王位継承戦の話
「セトの代わりとは言え、貴方は立派にセトの代わりにラムセスとの式を完遂してもらうわ。この婚礼はとても意味のある物。
セトの命を救う物なのです」
「???」
全く分からないって顔をしていると
「そなたは知らぬか?代々我々は次期王を決めるのに兄弟で殺し合いをするのを」
「殺し合い?!」
灰猫王の言葉に驚いてラムセスの顔を見る。
「私はセトと婚姻を結び最弱のセトを守りセトを王にする。
争いを嫌がるセトなど一人ならば一瞬で殺されるだろう。
だが婚姻すら嫌がるセトはこのままでは1人で戦い死ぬことになるだろう。
そこでヴァンの助けが必要なのだ」
「そんな…王様が次の王を指名すればいいじゃん?!」
そうすれば争いが起きないだろって続けても灰猫王は首を横に振る。
「結局は争いは起きるのだ。
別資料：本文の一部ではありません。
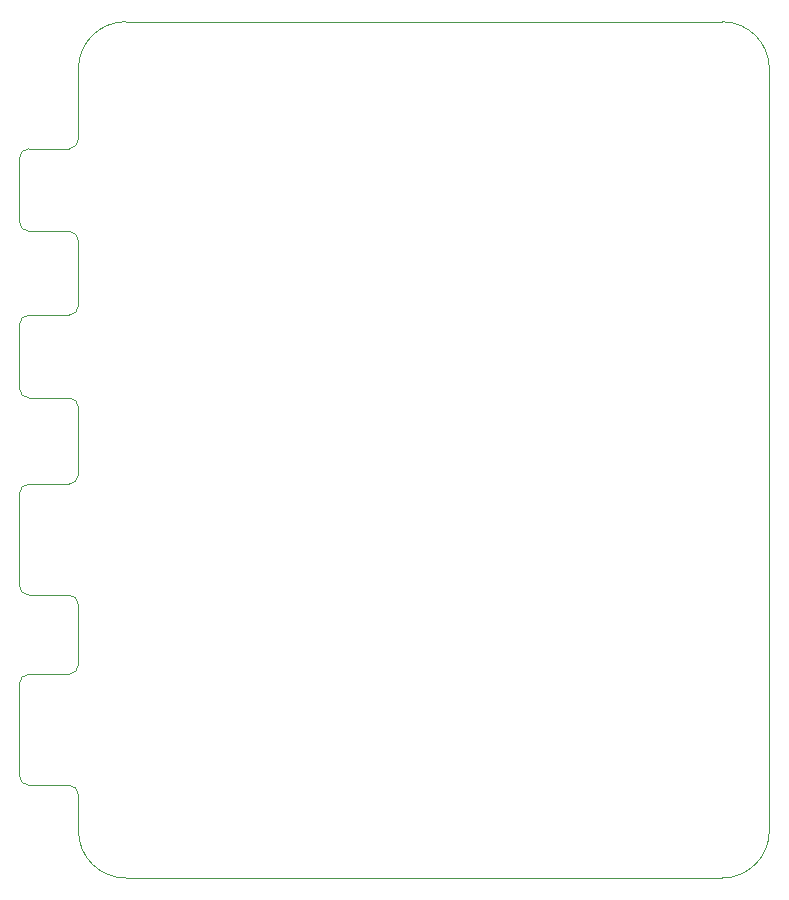
<source format=gbr>
%TF.GenerationSoftware,KiCad,Pcbnew,7.0.2*%
%TF.CreationDate,2023-12-11T23:52:07+03:00*%
%TF.ProjectId,BIM_PCB,42494d5f-5043-4422-9e6b-696361645f70,rev?*%
%TF.SameCoordinates,Original*%
%TF.FileFunction,Profile,NP*%
%FSLAX46Y46*%
G04 Gerber Fmt 4.6, Leading zero omitted, Abs format (unit mm)*
G04 Created by KiCad (PCBNEW 7.0.2) date 2023-12-11 23:52:07*
%MOMM*%
%LPD*%
G01*
G04 APERTURE LIST*
%TA.AperFunction,Profile*%
%ADD10C,0.100000*%
%TD*%
G04 APERTURE END LIST*
D10*
X31800000Y-106300000D02*
X35200000Y-106300000D01*
X31800000Y-96900000D02*
G75*
G03*
X31000000Y-97700000I0J-800000D01*
G01*
X31000000Y-74700000D02*
G75*
G03*
X31800000Y-75500000I800000J0D01*
G01*
X35200000Y-96900000D02*
G75*
G03*
X36000000Y-96100000I0J800000D01*
G01*
X35200000Y-68500000D02*
G75*
G03*
X36000000Y-67700000I0J800000D01*
G01*
X36000000Y-96100000D02*
X36000000Y-90400000D01*
X31800000Y-68500000D02*
G75*
G03*
X31000000Y-69300000I0J-800000D01*
G01*
X31000000Y-74700000D02*
X31000000Y-69300000D01*
X36000000Y-61750000D02*
X36000000Y-67700000D01*
X31800000Y-113000000D02*
X35200000Y-113000000D01*
X90500000Y-130250000D02*
G75*
G03*
X94500000Y-126250000I0J4000000D01*
G01*
X31000000Y-105500000D02*
G75*
G03*
X31800000Y-106300000I800000J0D01*
G01*
X36000000Y-90400000D02*
G75*
G03*
X35200000Y-89600000I-800000J0D01*
G01*
X31800000Y-82600000D02*
X35200000Y-82600000D01*
X31000000Y-88800000D02*
G75*
G03*
X31800000Y-89600000I800000J0D01*
G01*
X36000000Y-112200000D02*
X36000000Y-107100000D01*
X31800000Y-113000000D02*
G75*
G03*
X31000000Y-113800000I0J-800000D01*
G01*
X31800000Y-89600000D02*
X35200000Y-89600000D01*
X31000000Y-121600000D02*
X31000000Y-113800000D01*
X36000000Y-123200000D02*
X36000000Y-126250000D01*
X40000000Y-57750000D02*
G75*
G03*
X36000000Y-61750000I0J-4000000D01*
G01*
X31800000Y-75500000D02*
X35200000Y-75500000D01*
X36000000Y-126250000D02*
G75*
G03*
X40000000Y-130250000I4000000J0D01*
G01*
X31800000Y-82600000D02*
G75*
G03*
X31000000Y-83400000I0J-800000D01*
G01*
X36000000Y-76300000D02*
G75*
G03*
X35200000Y-75500000I-800000J0D01*
G01*
X94500000Y-61750000D02*
X94500000Y-126250000D01*
X40000000Y-57750000D02*
X90500000Y-57750000D01*
X31800000Y-122400000D02*
X35200000Y-122400000D01*
X31800000Y-96900000D02*
X35200000Y-96900000D01*
X31000000Y-121600000D02*
G75*
G03*
X31800000Y-122400000I800000J0D01*
G01*
X94500000Y-61750000D02*
G75*
G03*
X90500000Y-57750000I-4000000J0D01*
G01*
X36000000Y-123200000D02*
G75*
G03*
X35200000Y-122400000I-800000J0D01*
G01*
X90500000Y-130250000D02*
X40000000Y-130250000D01*
X36000000Y-81800000D02*
X36000000Y-76300000D01*
X31000000Y-105500000D02*
X31000000Y-97700000D01*
X31800000Y-68500000D02*
X35200000Y-68500000D01*
X36000000Y-107100000D02*
G75*
G03*
X35200000Y-106300000I-800000J0D01*
G01*
X35200000Y-113000000D02*
G75*
G03*
X36000000Y-112200000I0J800000D01*
G01*
X35200000Y-82600000D02*
G75*
G03*
X36000000Y-81800000I0J800000D01*
G01*
X31000000Y-88800000D02*
X31000000Y-83400000D01*
M02*

</source>
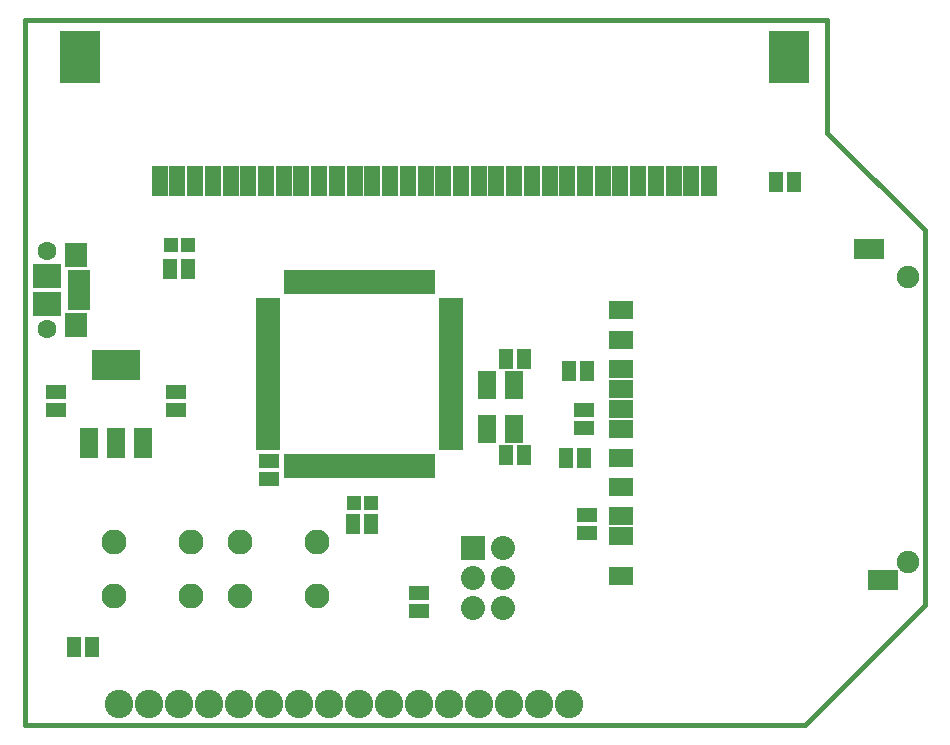
<source format=gts>
G04 (created by PCBNEW-RS274X (2012-01-19 BZR 3256)-stable) date 6/8/2014 1:57:20 PM*
G01*
G70*
G90*
%MOIN*%
G04 Gerber Fmt 3.4, Leading zero omitted, Abs format*
%FSLAX34Y34*%
G04 APERTURE LIST*
%ADD10C,0.006000*%
%ADD11C,0.015000*%
%ADD12R,0.079100X0.059400*%
%ADD13C,0.075100*%
%ADD14R,0.098700X0.067200*%
%ADD15R,0.037700X0.079100*%
%ADD16R,0.079100X0.037700*%
%ADD17R,0.073100X0.035700*%
%ADD18R,0.075100X0.083000*%
%ADD19R,0.094800X0.083000*%
%ADD20C,0.063300*%
%ADD21R,0.164000X0.100000*%
%ADD22R,0.060000X0.100000*%
%ADD23C,0.094800*%
%ADD24R,0.057400X0.098700*%
%ADD25R,0.138100X0.177500*%
%ADD26R,0.063300X0.094800*%
%ADD27C,0.083000*%
%ADD28R,0.045000X0.065000*%
%ADD29R,0.065000X0.045000*%
%ADD30R,0.080000X0.080000*%
%ADD31C,0.080000*%
%ADD32R,0.051400X0.051400*%
G04 APERTURE END LIST*
G54D10*
G54D11*
X73750Y-58500D02*
X65000Y-58500D01*
X77750Y-54500D02*
X73750Y-58500D01*
X47750Y-35000D02*
X48250Y-35000D01*
X47750Y-56250D02*
X47750Y-35000D01*
X65000Y-58500D02*
X47750Y-58500D01*
X77750Y-42000D02*
X77750Y-54500D01*
X74500Y-38750D02*
X77750Y-42000D01*
X74500Y-35000D02*
X74500Y-38750D01*
X48250Y-35000D02*
X74500Y-35000D01*
X47750Y-58500D02*
X47750Y-56250D01*
G54D12*
X67617Y-47980D03*
X67617Y-48630D03*
X67617Y-47311D03*
X67617Y-46642D03*
X67617Y-45657D03*
X67617Y-44673D03*
X67617Y-49614D03*
X67617Y-50579D03*
X67617Y-51535D03*
X67617Y-52205D03*
G54D13*
X77183Y-43551D03*
X77183Y-53059D03*
G54D14*
X75884Y-42646D03*
X76357Y-53669D03*
G54D12*
X67617Y-53531D03*
G54D15*
X56538Y-49851D03*
X56853Y-49851D03*
X57168Y-49851D03*
X57483Y-49851D03*
X57798Y-49851D03*
X58113Y-49851D03*
X58428Y-49851D03*
X58743Y-49851D03*
X59057Y-49851D03*
X59372Y-49851D03*
X59687Y-49851D03*
X60002Y-49851D03*
X60317Y-49851D03*
X60632Y-49851D03*
X60947Y-49851D03*
X61262Y-49851D03*
X61262Y-43749D03*
X60947Y-43749D03*
X60632Y-43749D03*
X60317Y-43749D03*
X60002Y-43749D03*
X59687Y-43749D03*
X59372Y-43749D03*
X59057Y-43749D03*
X58743Y-43749D03*
X58428Y-43749D03*
X58113Y-43749D03*
X57798Y-43749D03*
X57483Y-43749D03*
X57168Y-43749D03*
X56853Y-43749D03*
X56538Y-43749D03*
G54D16*
X61951Y-49162D03*
X61951Y-48847D03*
X61951Y-48532D03*
X61951Y-48217D03*
X61951Y-47902D03*
X61951Y-47587D03*
X61951Y-47272D03*
X61951Y-46957D03*
X61951Y-46643D03*
X61951Y-46328D03*
X61951Y-46013D03*
X61951Y-45698D03*
X61951Y-45383D03*
X61951Y-45068D03*
X61951Y-44753D03*
X61951Y-44438D03*
X55849Y-44438D03*
X55849Y-44753D03*
X55849Y-45068D03*
X55849Y-45383D03*
X55849Y-45698D03*
X55849Y-46013D03*
X55849Y-46328D03*
X55849Y-46643D03*
X55849Y-46957D03*
X55849Y-47272D03*
X55849Y-47587D03*
X55849Y-47902D03*
X55849Y-48217D03*
X55849Y-48532D03*
X55849Y-48847D03*
X55849Y-49162D03*
G54D17*
X49553Y-43488D03*
X49553Y-43744D03*
X49553Y-44000D03*
X49553Y-44256D03*
X49553Y-44512D03*
G54D18*
X49465Y-45181D03*
X49465Y-42819D03*
G54D19*
X48500Y-44472D03*
X48500Y-43528D03*
G54D20*
X48500Y-45299D03*
X48500Y-42701D03*
G54D21*
X50800Y-46500D03*
G54D22*
X50800Y-49100D03*
X51700Y-49100D03*
X49900Y-49100D03*
G54D23*
X50900Y-57800D03*
X51900Y-57800D03*
X52900Y-57800D03*
X53900Y-57800D03*
X54900Y-57800D03*
X55900Y-57800D03*
X56900Y-57800D03*
X57900Y-57800D03*
X58900Y-57800D03*
X59900Y-57800D03*
X60900Y-57800D03*
X61900Y-57800D03*
X62900Y-57800D03*
X63900Y-57800D03*
X64900Y-57800D03*
X65900Y-57800D03*
G54D24*
X52246Y-40365D03*
X52837Y-40365D03*
X53428Y-40365D03*
X54018Y-40365D03*
X54609Y-40365D03*
X55199Y-40365D03*
X55790Y-40365D03*
X56380Y-40365D03*
X56971Y-40365D03*
X57561Y-40365D03*
X58152Y-40365D03*
X58743Y-40365D03*
X59333Y-40365D03*
X59924Y-40365D03*
X60514Y-40365D03*
X61105Y-40365D03*
X61695Y-40365D03*
X62286Y-40365D03*
X62876Y-40365D03*
X63467Y-40365D03*
X64057Y-40365D03*
X64648Y-40365D03*
X65239Y-40365D03*
X65829Y-40365D03*
X66420Y-40365D03*
X67010Y-40365D03*
X67601Y-40365D03*
X68191Y-40365D03*
X68782Y-40365D03*
X69372Y-40365D03*
X69963Y-40365D03*
X70554Y-40365D03*
G54D25*
X49589Y-36231D03*
X73211Y-36231D03*
G54D26*
X64053Y-48628D03*
X64053Y-47172D03*
X63147Y-47172D03*
X63147Y-48628D03*
G54D27*
X57480Y-54186D03*
X54920Y-54186D03*
X57480Y-52414D03*
X54920Y-52414D03*
X53280Y-54186D03*
X50720Y-54186D03*
X53280Y-52414D03*
X50720Y-52414D03*
G54D28*
X63800Y-49500D03*
X64400Y-49500D03*
X64400Y-46300D03*
X63800Y-46300D03*
G54D29*
X52800Y-48000D03*
X52800Y-47400D03*
X55900Y-49700D03*
X55900Y-50300D03*
X48800Y-48000D03*
X48800Y-47400D03*
X66400Y-48600D03*
X66400Y-48000D03*
X66500Y-52100D03*
X66500Y-51500D03*
G54D28*
X59300Y-51800D03*
X58700Y-51800D03*
X53200Y-43300D03*
X52600Y-43300D03*
X65800Y-49600D03*
X66400Y-49600D03*
X65900Y-46700D03*
X66500Y-46700D03*
X49400Y-55900D03*
X50000Y-55900D03*
G54D29*
X60900Y-54100D03*
X60900Y-54700D03*
G54D28*
X72800Y-40400D03*
X73400Y-40400D03*
G54D30*
X62700Y-52600D03*
G54D31*
X63700Y-52600D03*
X62700Y-53600D03*
X63700Y-53600D03*
X62700Y-54600D03*
X63700Y-54600D03*
G54D32*
X58705Y-51100D03*
X59295Y-51100D03*
X52605Y-42500D03*
X53195Y-42500D03*
M02*

</source>
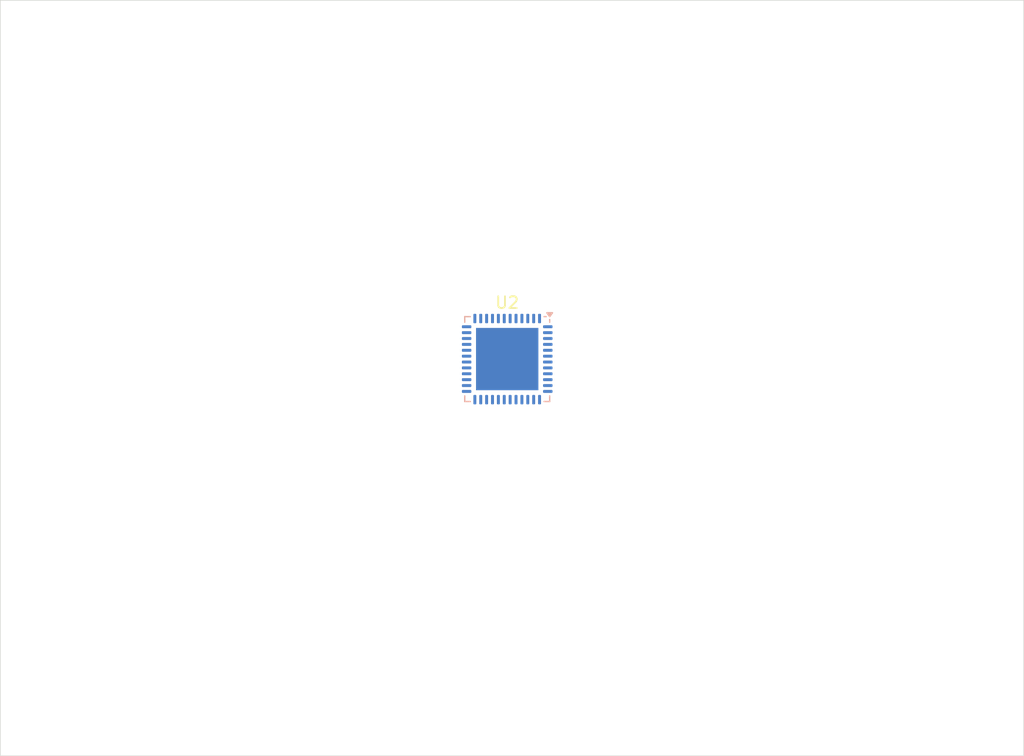
<source format=kicad_pcb>
(kicad_pcb
	(version 20240108)
	(generator "pcbnew")
	(generator_version "8.0")
	(general
		(thickness 1.6)
		(legacy_teardrops no)
	)
	(paper "A4")
	(layers
		(0 "F.Cu" signal)
		(31 "B.Cu" signal)
		(32 "B.Adhes" user "B.Adhesive")
		(33 "F.Adhes" user "F.Adhesive")
		(34 "B.Paste" user)
		(35 "F.Paste" user)
		(36 "B.SilkS" user "B.Silkscreen")
		(37 "F.SilkS" user "F.Silkscreen")
		(38 "B.Mask" user)
		(39 "F.Mask" user)
		(40 "Dwgs.User" user "User.Drawings")
		(41 "Cmts.User" user "User.Comments")
		(42 "Eco1.User" user "User.Eco1")
		(43 "Eco2.User" user "User.Eco2")
		(44 "Edge.Cuts" user)
		(45 "Margin" user)
		(46 "B.CrtYd" user "B.Courtyard")
		(47 "F.CrtYd" user "F.Courtyard")
		(48 "B.Fab" user)
		(49 "F.Fab" user)
		(50 "User.1" user)
		(51 "User.2" user)
		(52 "User.3" user)
		(53 "User.4" user)
		(54 "User.5" user)
		(55 "User.6" user)
		(56 "User.7" user)
		(57 "User.8" user)
		(58 "User.9" user)
	)
	(setup
		(pad_to_mask_clearance 0)
		(allow_soldermask_bridges_in_footprints no)
		(pcbplotparams
			(layerselection 0x00010fc_ffffffff)
			(plot_on_all_layers_selection 0x0000000_00000000)
			(disableapertmacros no)
			(usegerberextensions no)
			(usegerberattributes yes)
			(usegerberadvancedattributes yes)
			(creategerberjobfile yes)
			(dashed_line_dash_ratio 12.000000)
			(dashed_line_gap_ratio 3.000000)
			(svgprecision 4)
			(plotframeref no)
			(viasonmask no)
			(mode 1)
			(useauxorigin no)
			(hpglpennumber 1)
			(hpglpenspeed 20)
			(hpglpendiameter 15.000000)
			(pdf_front_fp_property_popups yes)
			(pdf_back_fp_property_popups yes)
			(dxfpolygonmode yes)
			(dxfimperialunits yes)
			(dxfusepcbnewfont yes)
			(psnegative no)
			(psa4output no)
			(plotreference yes)
			(plotvalue yes)
			(plotfptext yes)
			(plotinvisibletext no)
			(sketchpadsonfab no)
			(subtractmaskfromsilk no)
			(outputformat 1)
			(mirror no)
			(drillshape 1)
			(scaleselection 1)
			(outputdirectory "")
		)
	)
	(net 0 "")
	(net 1 "unconnected-(U2-IO35-Pad11)")
	(net 2 "unconnected-(U2-VDD_SDIO-Pad26)")
	(net 3 "Net-(U2-VDDA3P3-Pad3)")
	(net 4 "unconnected-(U2-IO19-Pad38)")
	(net 5 "unconnected-(U2-VDD3P3_CPU-Pad37)")
	(net 6 "unconnected-(U2-U0TXD{slash}IO1-Pad41)")
	(net 7 "unconnected-(U2-IO17-Pad27)")
	(net 8 "unconnected-(U2-SD0-Pad32)")
	(net 9 "unconnected-(U2-LNA_IN-Pad2)")
	(net 10 "unconnected-(U2-IO12-Pad18)")
	(net 11 "unconnected-(U2-SD3{slash}IO10-Pad29)")
	(net 12 "Net-(U2-VDDA-Pad1)")
	(net 13 "unconnected-(U2-SENSOR_CAPN-Pad7)")
	(net 14 "unconnected-(U2-IO0-Pad23)")
	(net 15 "unconnected-(U2-IO2-Pad22)")
	(net 16 "unconnected-(U2-CMD-Pad30)")
	(net 17 "unconnected-(U2-IO22-Pad39)")
	(net 18 "unconnected-(U2-IO23-Pad36)")
	(net 19 "unconnected-(U2-SD1-Pad33)")
	(net 20 "unconnected-(U2-EN-Pad9)")
	(net 21 "unconnected-(U2-IO4-Pad24)")
	(net 22 "unconnected-(U2-IO5-Pad34)")
	(net 23 "unconnected-(U2-SD2{slash}IO9-Pad28)")
	(net 24 "unconnected-(U2-IO13-Pad20)")
	(net 25 "unconnected-(U2-IO25-Pad14)")
	(net 26 "unconnected-(U2-SENSOR_CAPP-Pad6)")
	(net 27 "unconnected-(U2-IO14-Pad17)")
	(net 28 "unconnected-(U2-SENSOR_VP-Pad5)")
	(net 29 "unconnected-(U2-XTAL_P_NC-Pad45)")
	(net 30 "unconnected-(U2-IO32-Pad12)")
	(net 31 "unconnected-(U2-CAP2_NC-Pad47)")
	(net 32 "unconnected-(U2-VDD3P3_RTC-Pad19)")
	(net 33 "unconnected-(U2-IO27-Pad16)")
	(net 34 "unconnected-(U2-GND-Pad49)")
	(net 35 "unconnected-(U2-XTAL_N_NC-Pad44)")
	(net 36 "unconnected-(U2-IO21-Pad42)")
	(net 37 "unconnected-(U2-CLK-Pad31)")
	(net 38 "unconnected-(U2-IO16-Pad25)")
	(net 39 "unconnected-(U2-IO34-Pad10)")
	(net 40 "unconnected-(U2-U0RXD{slash}IO3-Pad40)")
	(net 41 "unconnected-(U2-IO33-Pad13)")
	(net 42 "unconnected-(U2-CAP1_NC-Pad48)")
	(net 43 "unconnected-(U2-SENSOR_VN-Pad8)")
	(net 44 "unconnected-(U2-IO15-Pad21)")
	(net 45 "unconnected-(U2-IO26-Pad15)")
	(net 46 "unconnected-(U2-IO18-Pad35)")
	(footprint "Package_DFN_QFN:QFN-48-1EP_7x7mm_P0.5mm_EP5.3x5.3mm" (layer "B.Cu") (at 137.59 92.27 180))
	(gr_rect
		(start 94.5 61.75)
		(end 181.5 126)
		(stroke
			(width 0.05)
			(type default)
		)
		(fill none)
		(layer "Edge.Cuts")
		(uuid "798a8c44-1f0f-4791-8f6a-809792ec6b08")
	)
)

</source>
弱い王など寝首をかかれ、兄弟で争い殺し合い王を決めてしまう。黒豹王の血筋を引くセトを殺されたとなれば黒豹王がこちらに侵略してくる機会を与えてしまう」
結局は政略結婚バリバリの事情か。
「お願いよ、ヴァン殿。ラムセスと結婚して…出来れば王位継承戦も出て欲しいの」
「んな…そこまでは」
結婚式に出るまでは聞いてたけど戦えだなんてまでは聞いてない。
「ヴァンはノーザンライツに戻らねばならない。王位継承戦では私が必ずセトを守ってみせる」
ラムセスの言葉にピアージュははらはらと泣き出す。